Xǔ Sōng 許嵩 (fl. 756–762, Táng) compiled the Jiànkāng shílù in the late 750s as a year-by-year synthesis of the Six Dynasties whose common capital was Jiànkāng. The work is a particularly important secondary source because it preserves substantial citations from late Six-Dynasties histories that have not survived independently — most notably Péi Zǐyě’s 裴子野 Sòng lüè 宋略 (the principal source for juǎn 11–14 on LiúSòng), Sūn Yán 孫嚴’s Sòng shū, and lost Wú-period materials — together with citations from local gazetteers of Jiànkāng of which nothing else remains. The author’s own preface (preserved in the WYG witness) explicitly identifies his interest in the topography of Jiànkāng and the preservation of gǔjī 古蹟. The first eight juǎn cover Wú (down to 280); juǎn 9–11 cover Eastern Jìn (317–420); juǎn 12–14 LiúSòng (420–479); juǎn 15–16 Qí (479–502); juǎn 17–18 Liáng (502–557); juǎn 19–20 Chén (557–589). The HòuLiáng 後梁 (555–587, the rump Liáng court at Jiānglíng) is appended. The work was classified by Cháo Gōngwǔ as shílù (misled by the title), by Mǎ Duānlín as qǐjūzhù (yet more wrongly), by the Xīn Tángshū as zashǐ, and finally by the Sìkù as bièshǐ — the last is the standard placement. Modern editions: Zhāng Chěnshí 張忱石, Jiànkāng shílù (Zhōnghuá shūjú, 1986; rev. 2009) — the standard punctuated and collated edition.

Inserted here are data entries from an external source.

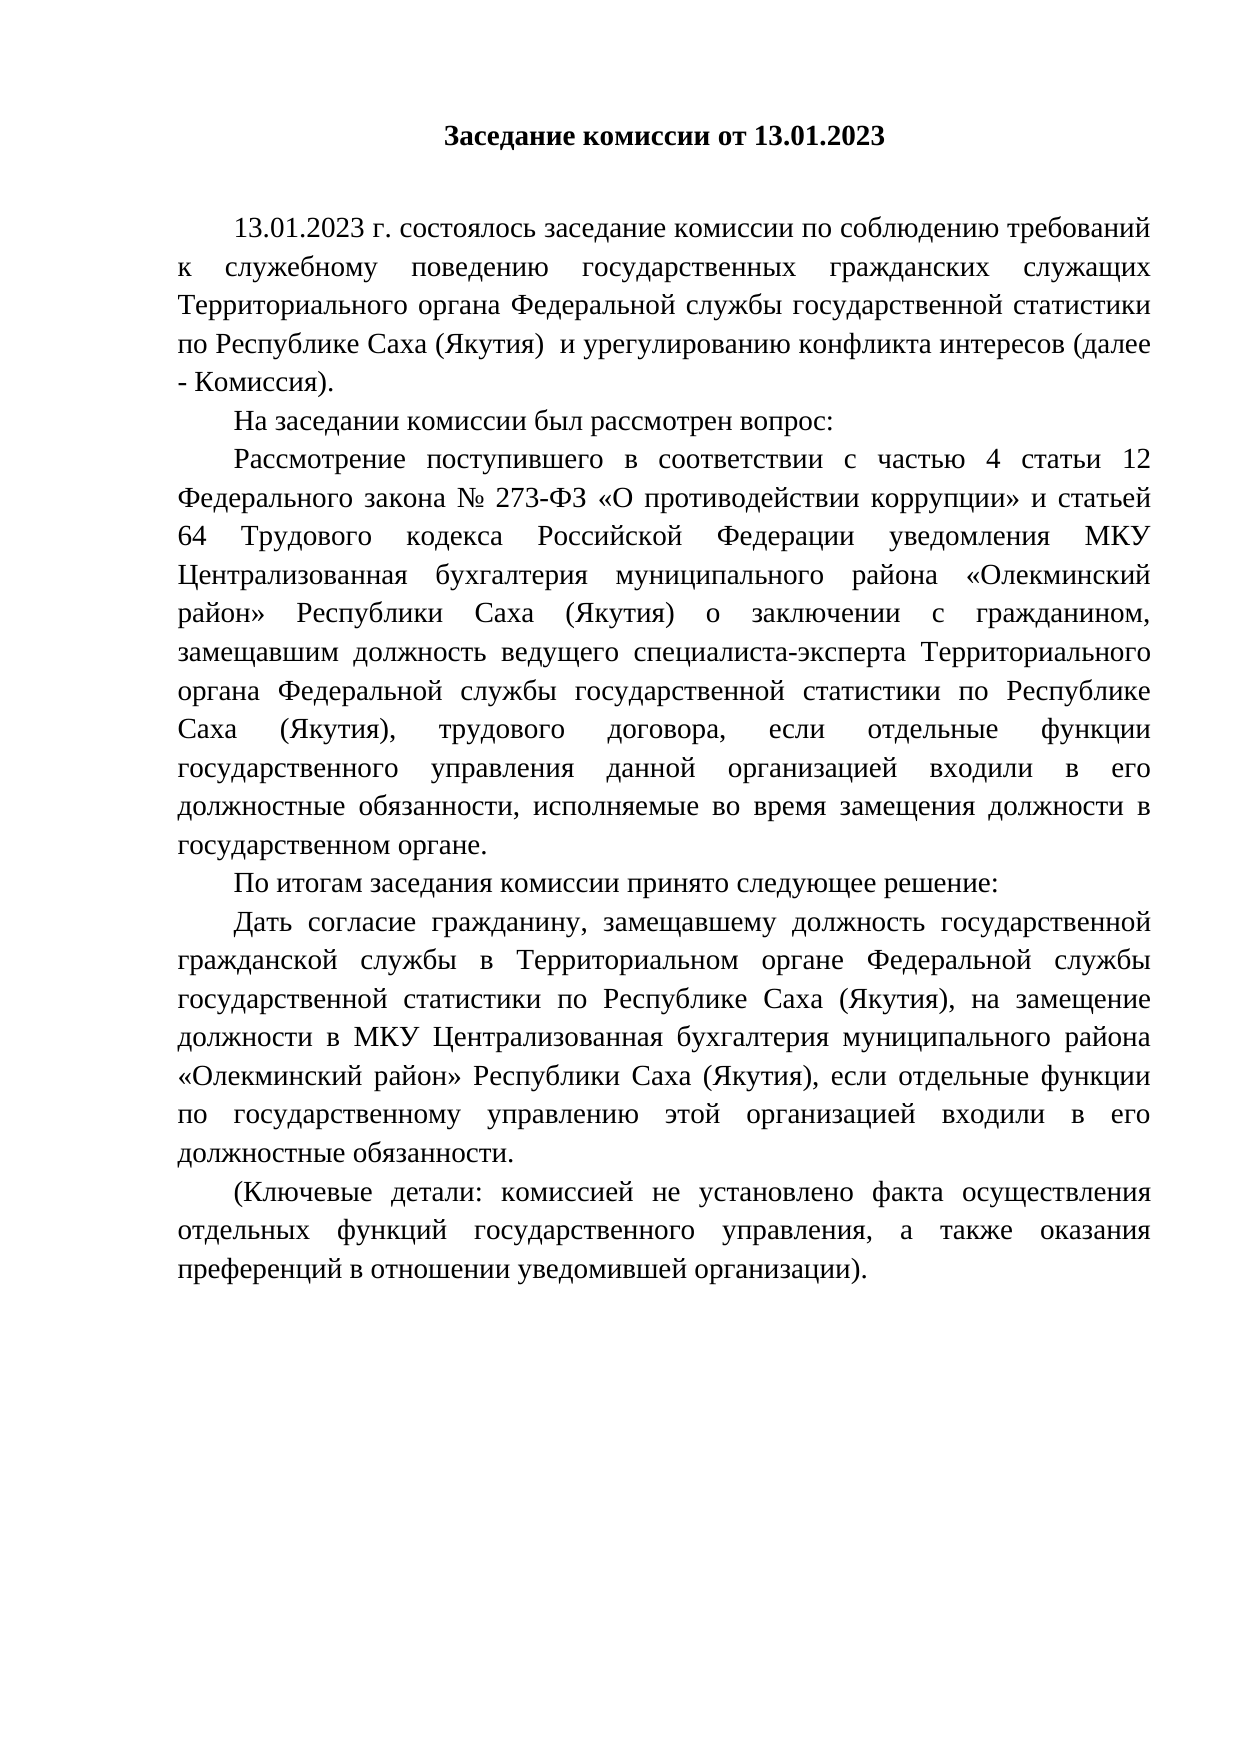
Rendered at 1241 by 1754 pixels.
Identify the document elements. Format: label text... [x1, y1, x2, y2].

text Рассмотрение поступившего в соответствии с частью 4 статьи 12 Федерального закона № 273-ФЗ «О противодействии коррупции» и статьей 64 Трудового кодекса Российской Федерации уведомления МКУ Централизованная бухгалтерия муниципального района «Олекминский район» Республики Саха (Якутия) о заключении с гражданином, замещавшим должность ведущего специалиста-эксперта Территориального органа Федеральной службы государственной статистики по Республике Саха (Якутия), трудового договора, если отдельные функции государственного управления данной организацией входили в его должностные обязанности, исполняемые во время замещения должности в государственном органе. [177, 441, 1152, 860]
text Заседание комиссии от 13.01.2023 [177, 118, 1152, 152]
text По итогам заседания комиссии принято следующее решение: [177, 865, 1152, 899]
text На заседании комиссии был рассмотрен вопрос: [177, 403, 1152, 436]
text (Ключевые детали: комиссией не установлено факта осуществления отдельных функций государственного управления, а также оказания преференций в отношении уведомившей организации). [177, 1174, 1152, 1284]
text Дать согласие гражданину, замещавшему должность государственной гражданской службы в Территориальном органе Федеральной службы государственной статистики по Республике Саха (Якутия), на замещение должности в МКУ Централизованная бухгалтерия муниципального района «Олекминский район» Республики Саха (Якутия), если отдельные функции по государственному управлению этой организацией входили в его должностные обязанности. [177, 904, 1152, 1169]
text 13.01.2023 г. состоялось заседание комиссии по соблюдению требований к служебному поведению государственных гражданских служащих Территориального органа Федеральной службы государственной статистики по Республике Саха (Якутия) и урегулированию конфликта интересов (далее - Комиссия). [177, 210, 1152, 398]
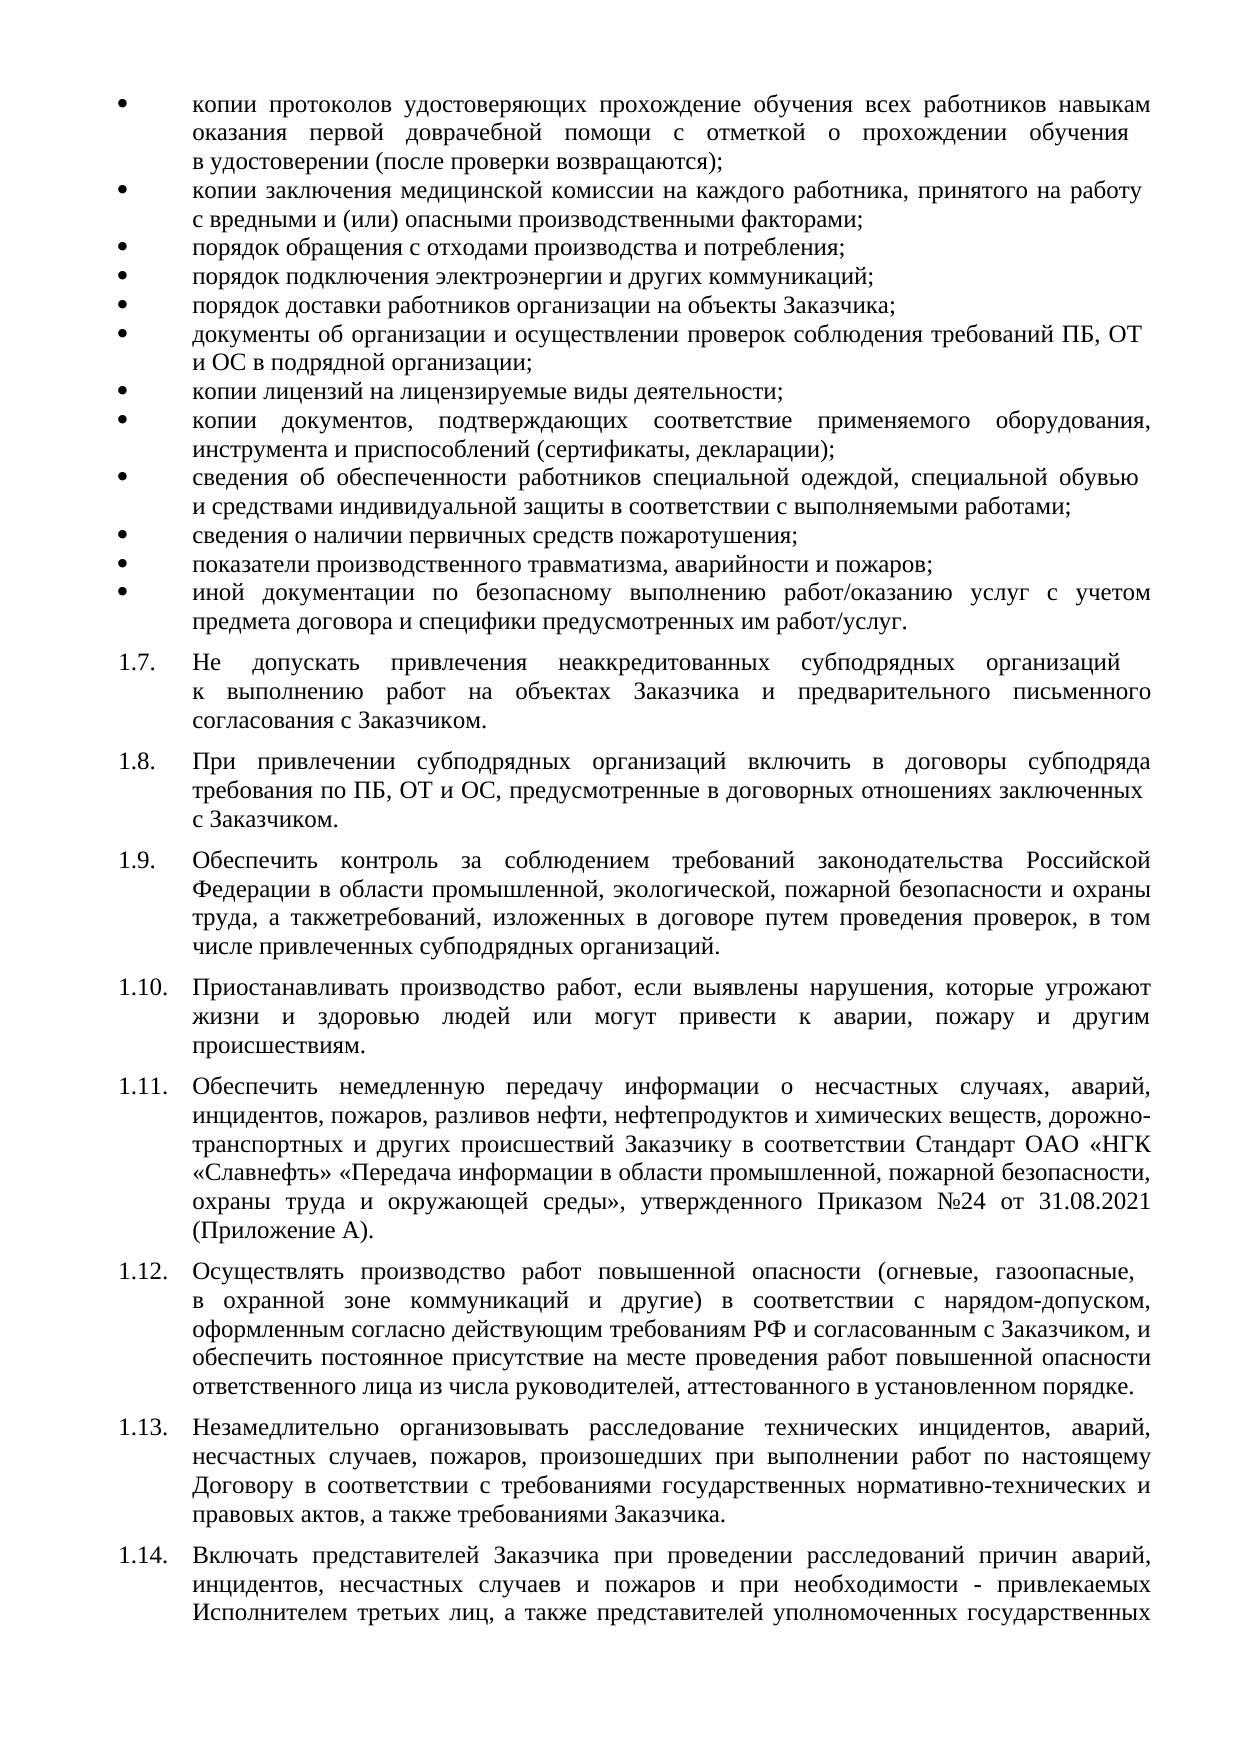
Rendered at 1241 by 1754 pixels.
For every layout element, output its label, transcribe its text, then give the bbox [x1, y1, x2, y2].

Wilkinson (Chinese History) does not single out the work, but it is the first-tier reference for any Six-Dynasties topic touching Jiànkāng.

Translations and research

  • Zhāng Chěnshí 張忱石, ed. 1986. Jiànkāng shílù 建康實錄. 2 vols. Běijīng: Zhōnghuá shūjú. (Standard punctuated edition; revised reprint 2009.) Includes a substantial editorial preface on textual history.
  • Wáng Yuán-jūn 王元軍. 1990. Xǔ Sōng Jiànkāng shílù yánjiū 許嵩《建康實錄》研究. Master’s thesis, Wǔhàn dàxué.
  • Cáo Wénzhù 曹文柱. 1989. “Jiànkāng shílù zài Liù-cháo shǐ yánjiū zhōng de jiàzhí” 《建康實錄》在六朝史研究中的價值. Lìshǐ wénxiàn yánjiū 1: 145–158.
  • No substantial Western-language secondary literature located.

Other points of interest

The work is the locus classicus for many anecdotes about the Wáng 王 and Xiè 謝 great families of Eastern Jìn, often quoting otherwise lost passages from Liú Yìqìng 劉義慶’s circle and from Six-Dynasties anecdote literature parallel to but distinct from the Shìshuō xīnyǔ. It also preserves the WYG-edition imperial colophon by the Qiánlóng emperor (御題) on the contrast between the splendour and brevity of Six-Dynasties Jiànkāng and the Hóngwǔ–Yǒnglè reunification at Nánjīng under the early Míng.